All of the data should be repeated exactly; pictures are not part of the copy.

(Extracted data entries)
○ ○ ○ ○ ○ ○ ○

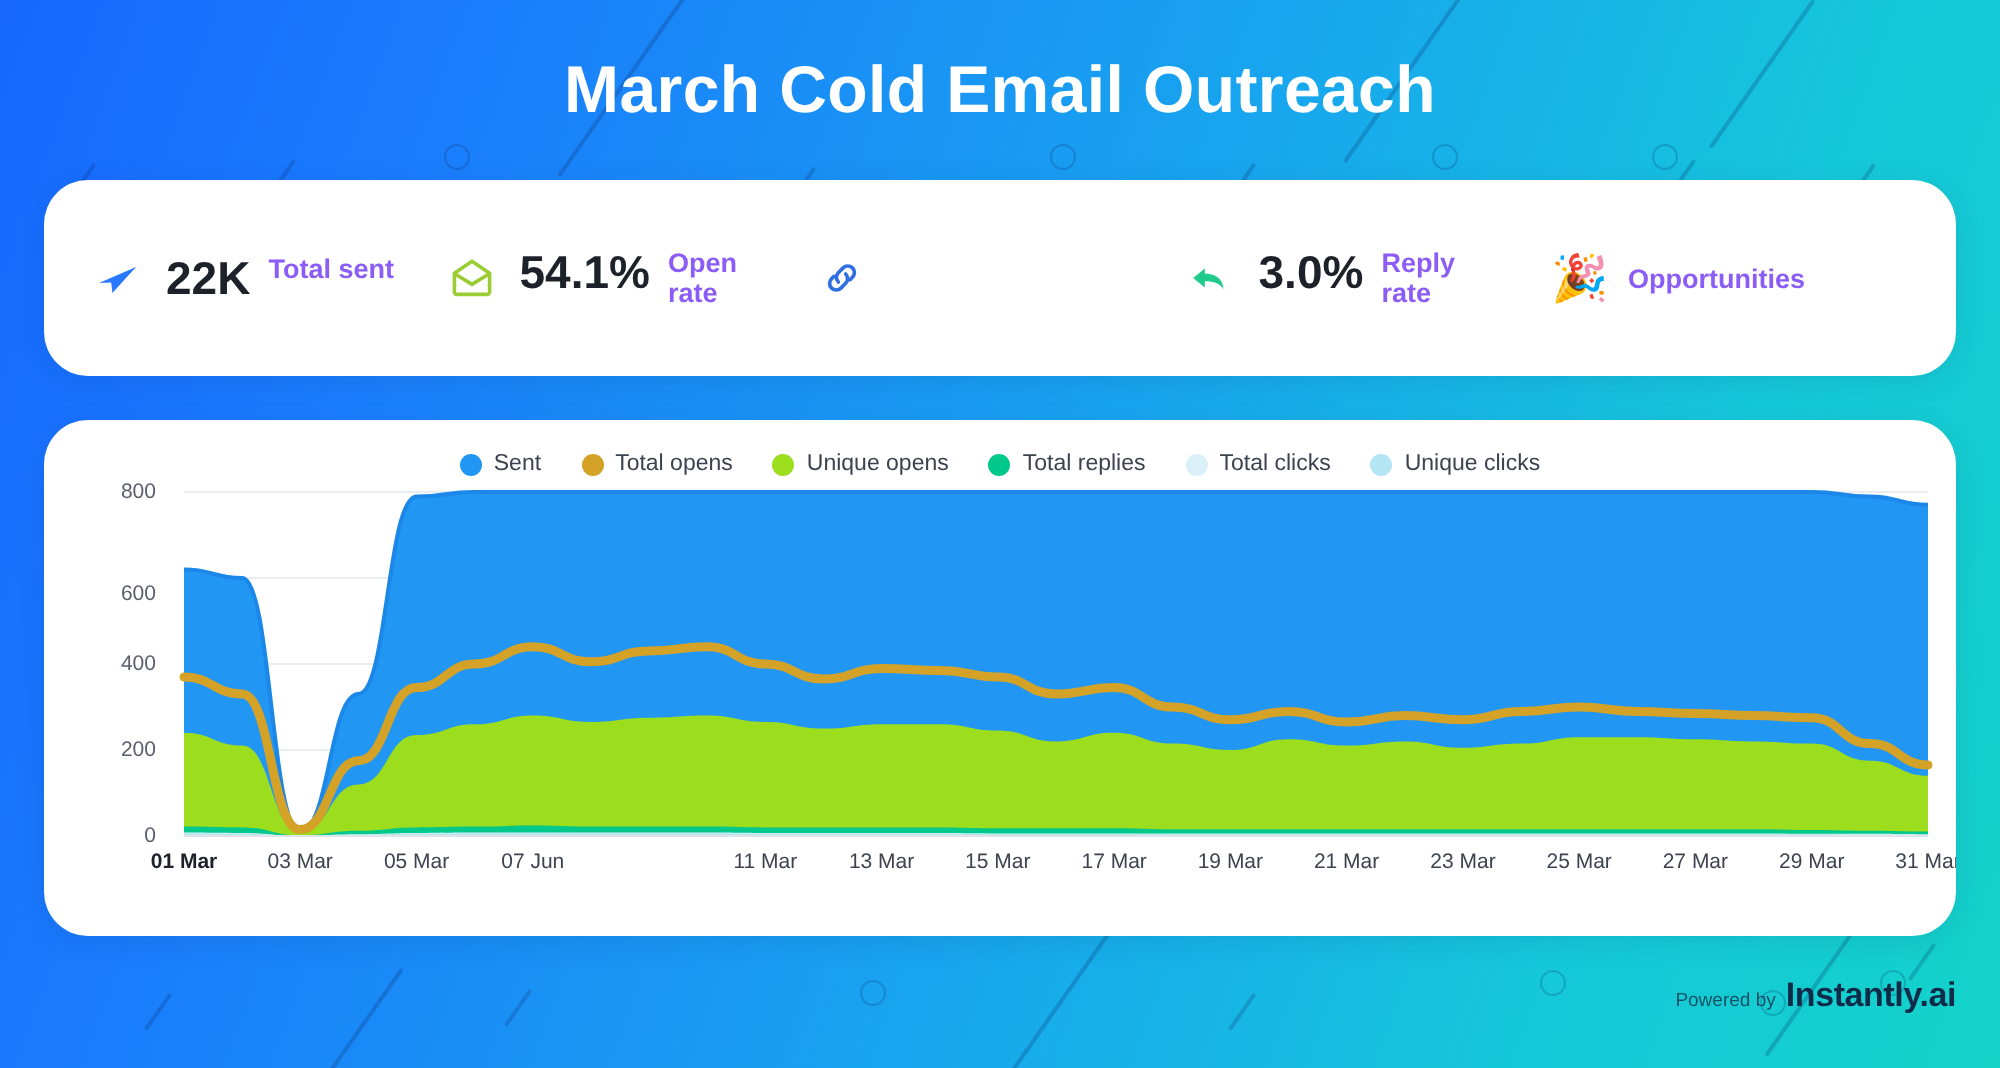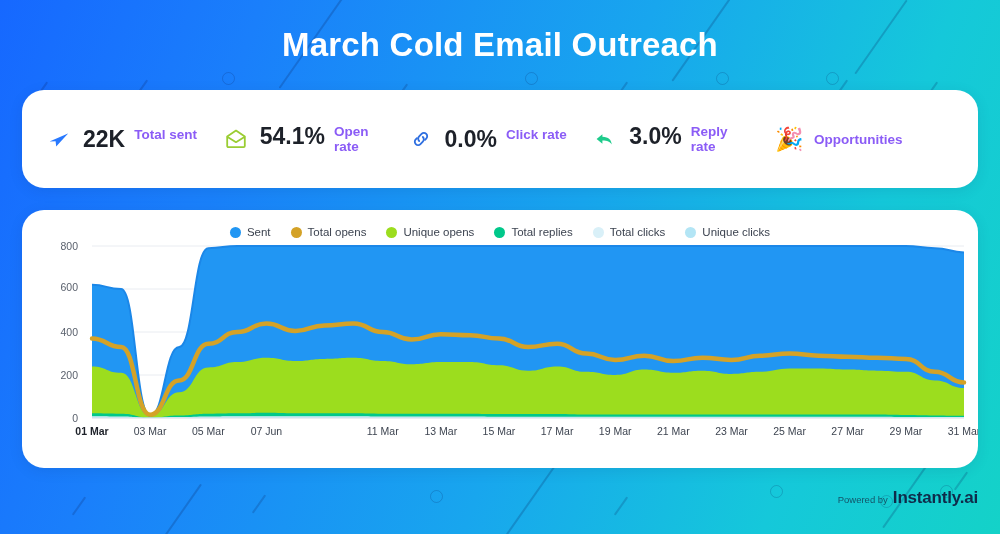"0.0%" span.metric-text { html: <span> <span><span>0.0%</span></span> <span>Click rate</span> </span> -> none }
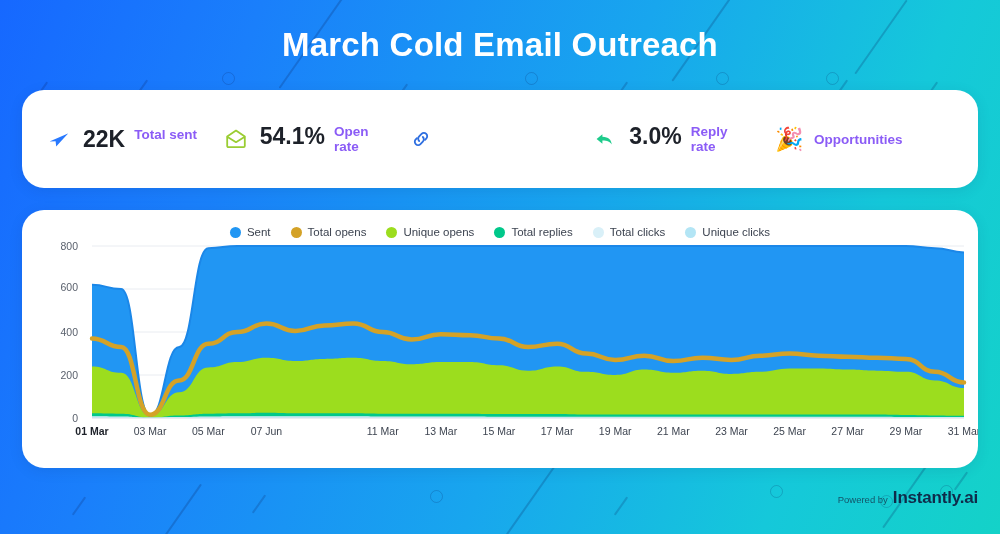"600" div.ylabel { top: 49px -> 59px }
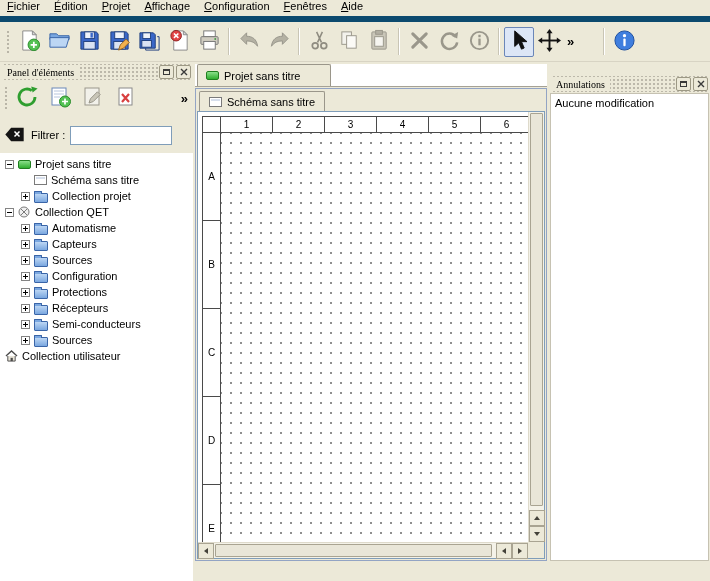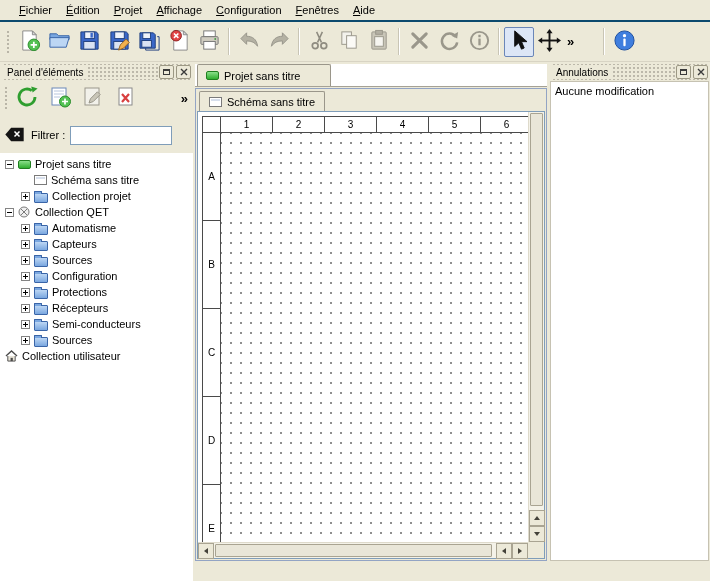"Fichier" .menubar { border-bottom: 2px solid #0c4a6e -> 6px solid #0c4a6e; padding-left: 12px -> 0 }
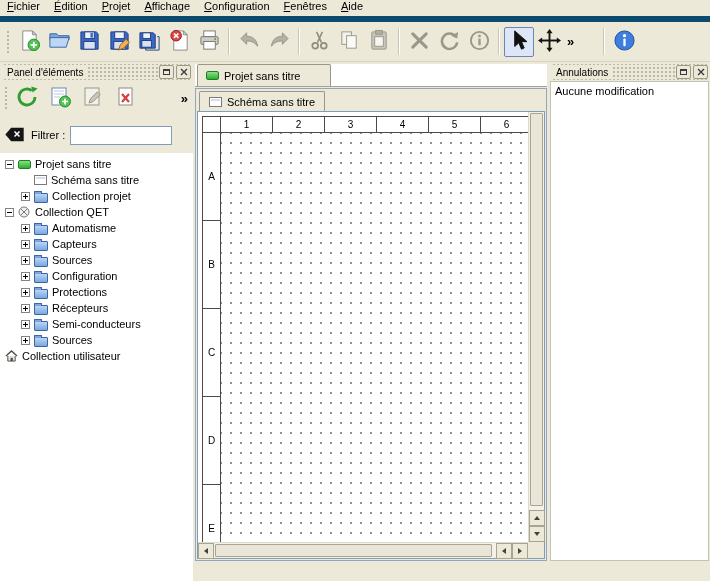"Panel d'éléments" .dock-title { font-family: none -> Liberation Serif, serif }
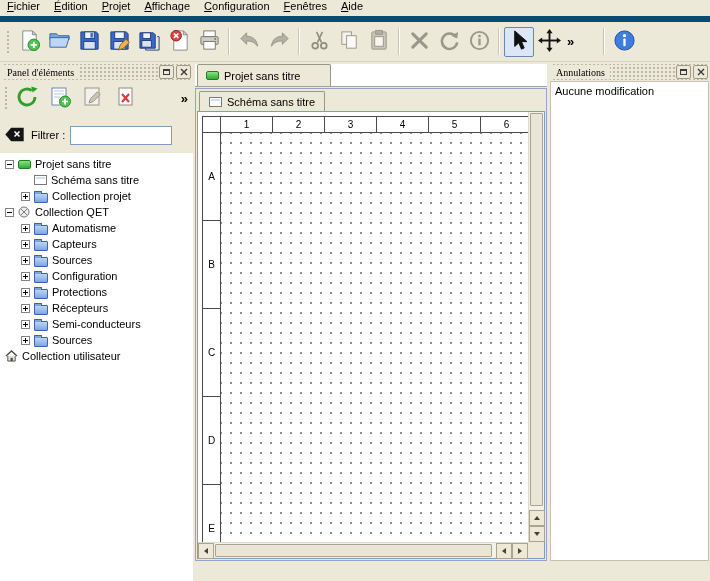"Annulations" .right-dock { top: 0 -> 12px }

○ ○ ○ ○ ○ ○ ○

**RESULT FOR THIS EXERCISE**
"0.0%" span.metric-text { html: <span> <span><span>0.0%</span></span> <span>Click rate</span> </span> -> none }
"600" div.ylabel { top: 49px -> 59px }
"Fichier" .menubar { border-bottom: 2px solid #0c4a6e -> 6px solid #0c4a6e; padding-left: 12px -> 0 }
"Panel d'éléments" .dock-title { font-family: none -> Liberation Serif, serif }
"Annulations" .right-dock { top: 0 -> 12px }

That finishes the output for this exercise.